#### To do
For the data below, transcribe the part that opens with the line containing "List each element's type and" and closes with the line containing "Rendered at 1500 by 844 pixels.", exactly and with no pictures.

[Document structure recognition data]
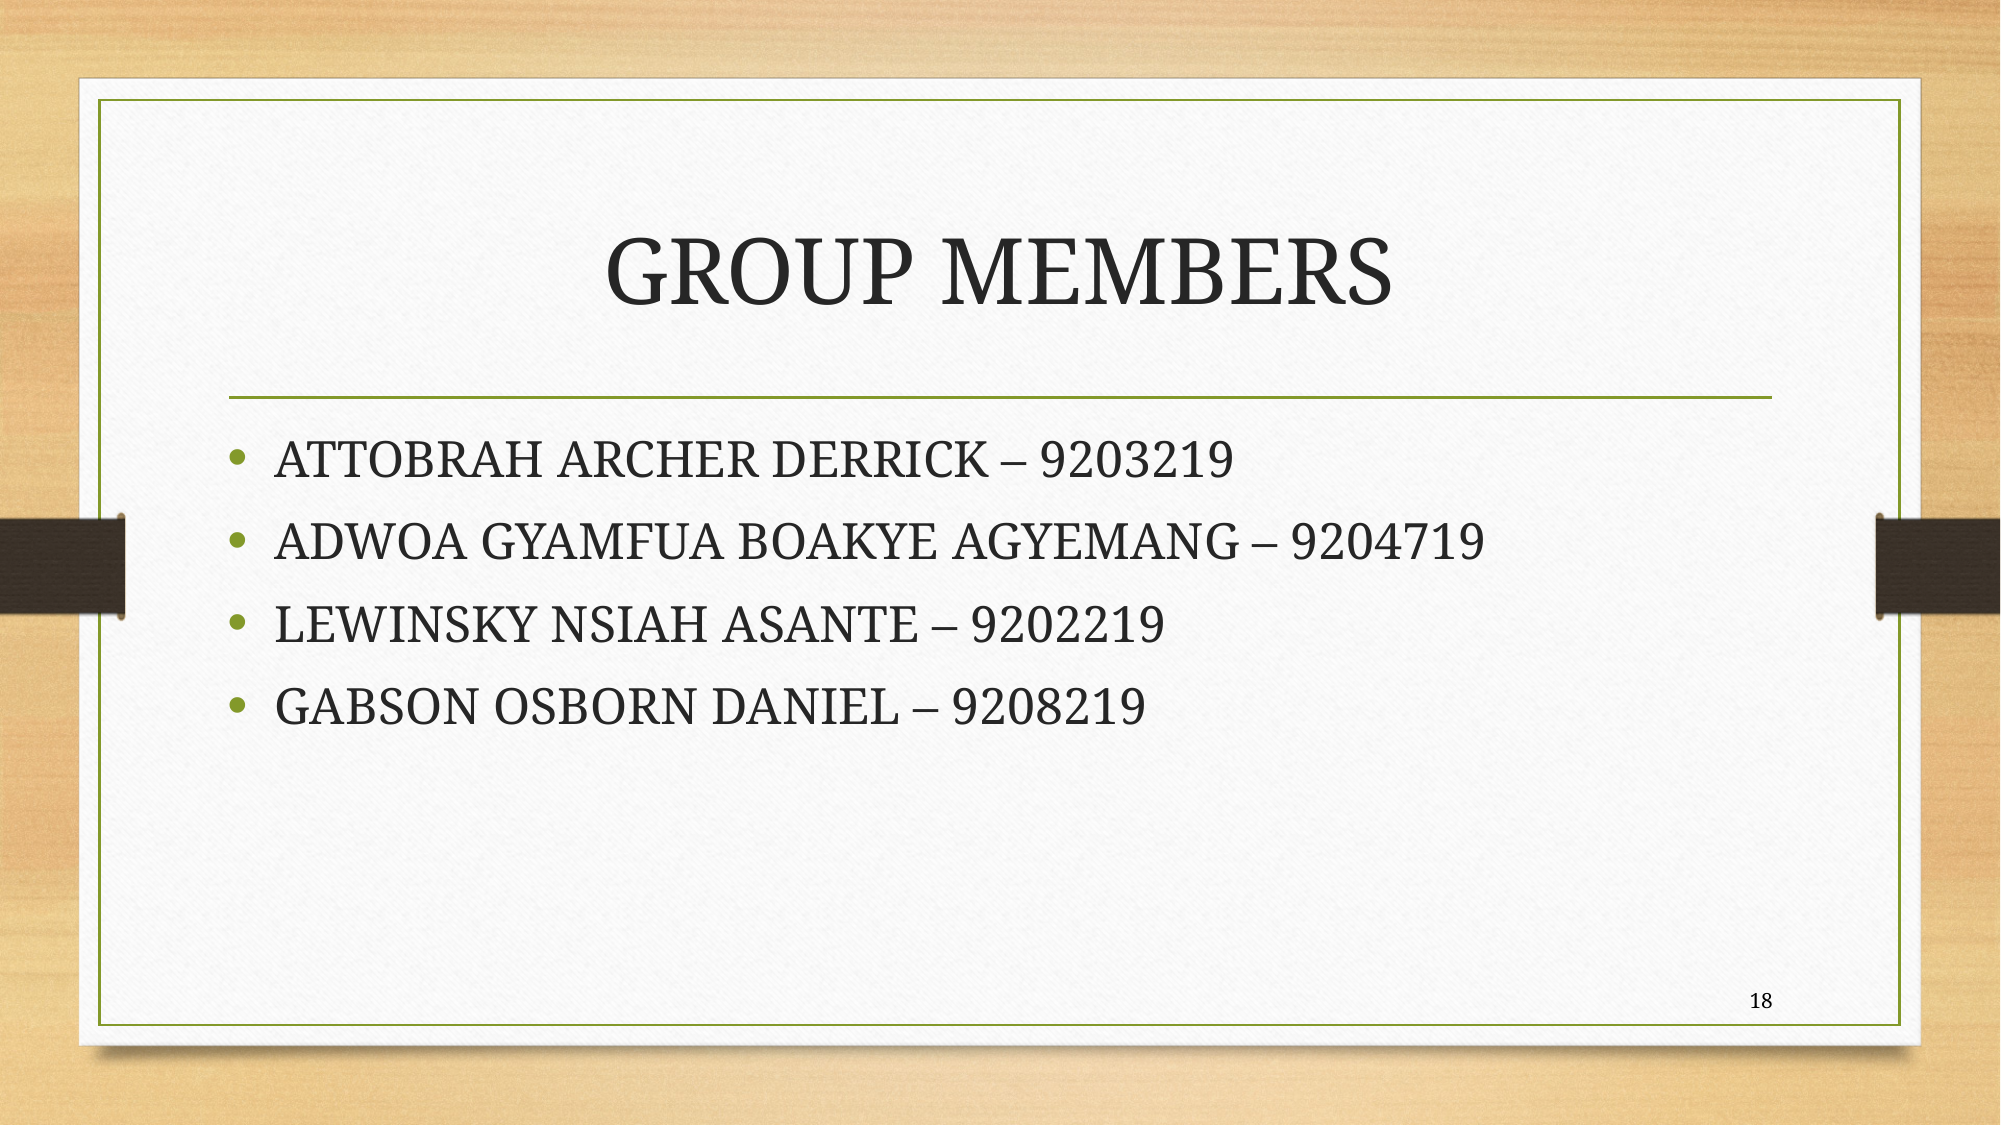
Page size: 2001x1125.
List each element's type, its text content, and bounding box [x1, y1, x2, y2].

picture [0, 0, 2001, 1125]
list ATTOBRAH ARCHER DERRICK – 9203219 ADWOA GYAMFUA BOAKYE AGYEMANG – 9204719 LEWINSKY NSIAH ASANTE – 9202219 GABSON OSBORN DANIEL – 9208219 [212, 419, 1788, 964]
title GROUP MEMBERS [212, 161, 1788, 375]
slide_number 18 [1698, 979, 1788, 1025]
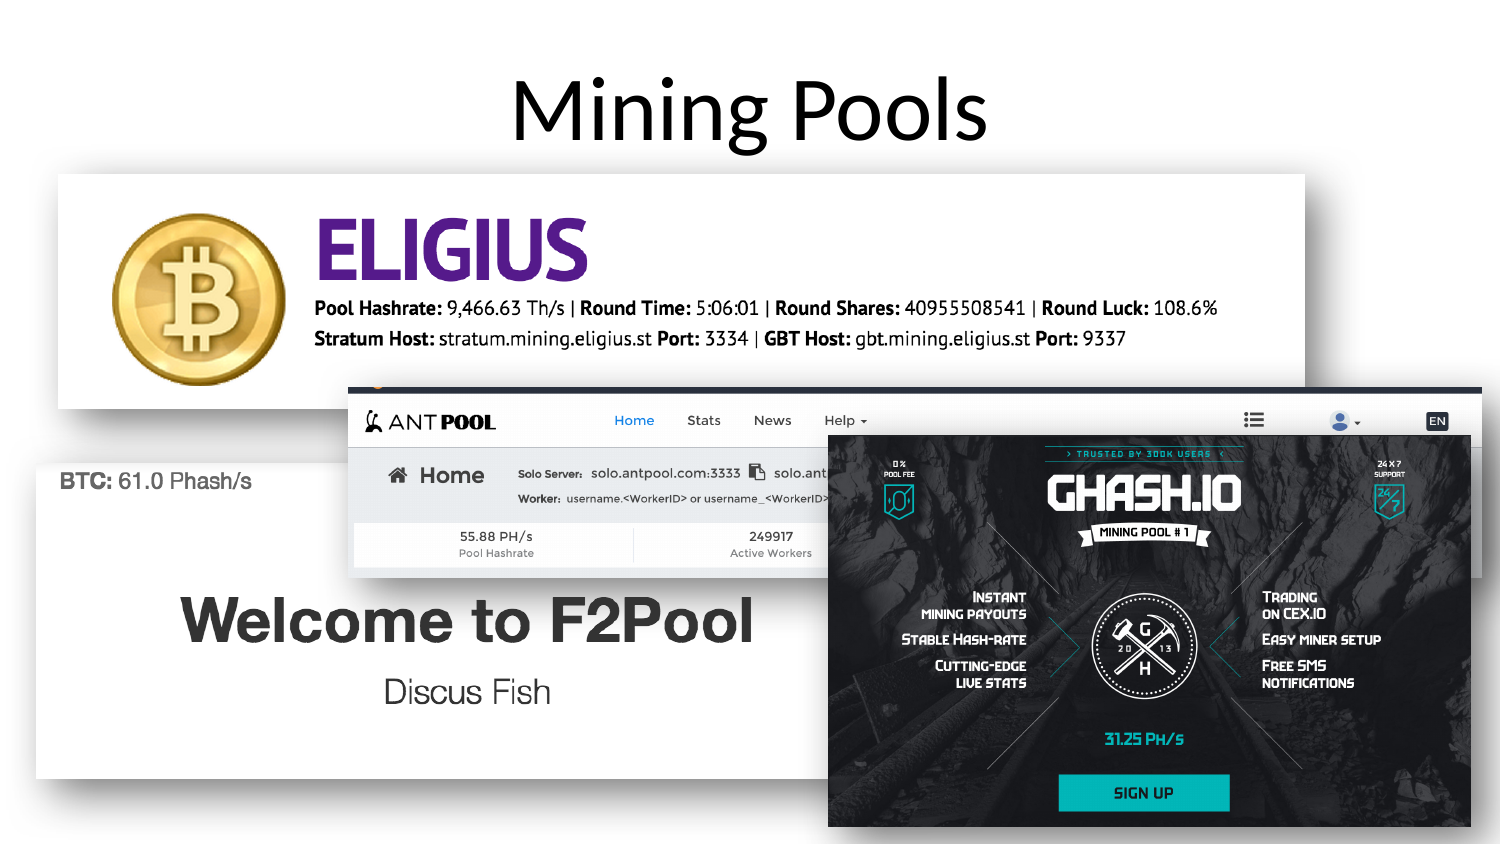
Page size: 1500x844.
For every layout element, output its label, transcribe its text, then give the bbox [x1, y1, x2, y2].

picture [36, 174, 1482, 828]
title Mining Pools [75, 33, 1425, 175]
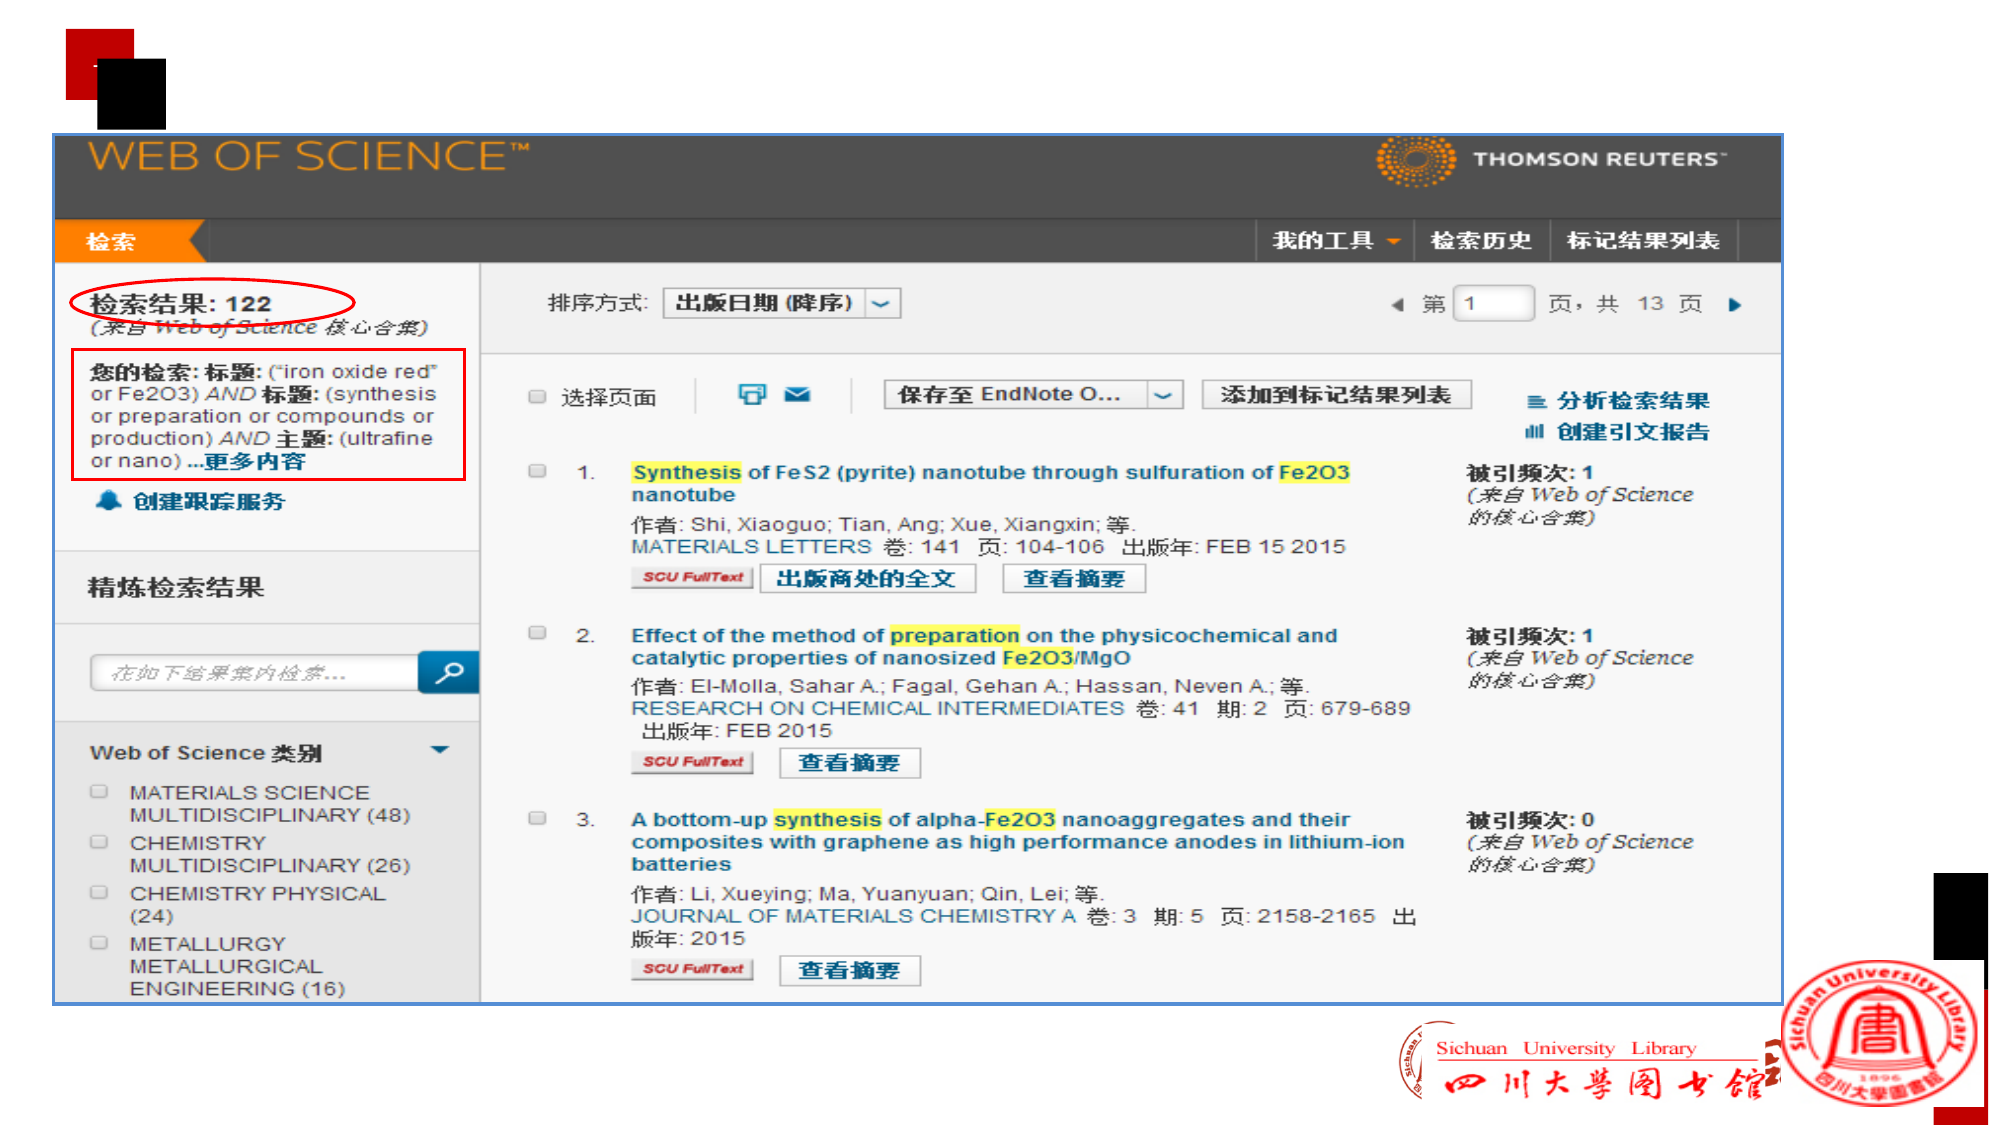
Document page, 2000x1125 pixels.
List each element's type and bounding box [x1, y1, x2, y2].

text_box [30, 23, 1516, 94]
picture [54, 135, 1782, 1003]
text_box [1421, 960, 1985, 1114]
picture [1398, 1019, 1421, 1104]
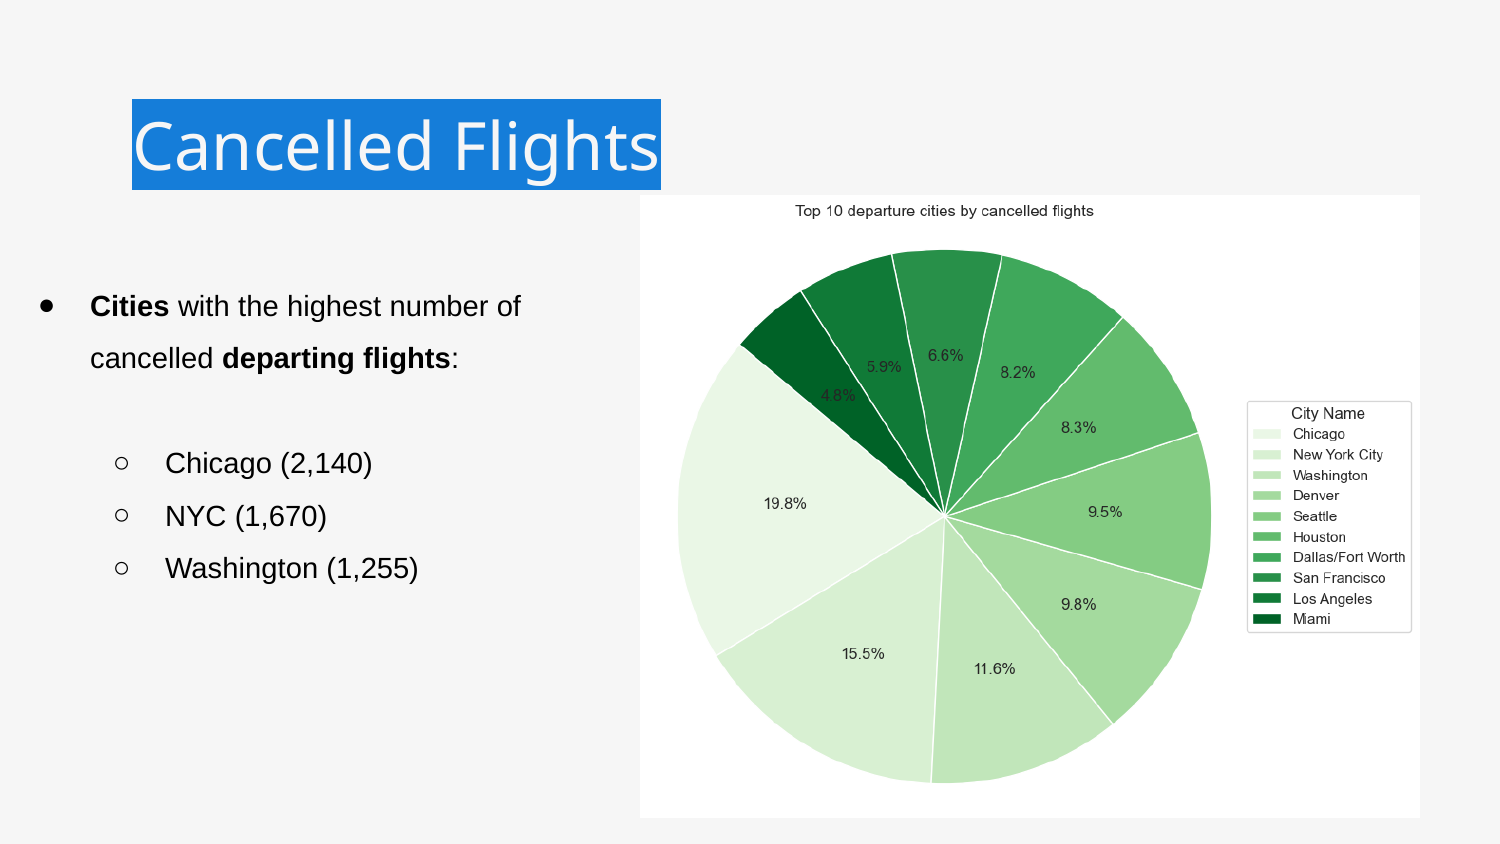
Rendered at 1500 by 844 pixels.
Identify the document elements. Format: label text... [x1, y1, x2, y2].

picture [640, 195, 1420, 819]
list Cities with the highest number of cancelled departing flights: Chicago (2,140) NYC (1,670) Washington (1,255) [0, 254, 587, 589]
title Cancelled Flights [116, 88, 1383, 183]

#### Response
List each element's type and bounding box [x1, y1, x2, y2].

text_box [30, 23, 1516, 94]
picture [54, 135, 1782, 1003]
text_box [1421, 960, 1985, 1114]
picture [1398, 1019, 1421, 1104]
Rendered at 1500 by 844 pixels.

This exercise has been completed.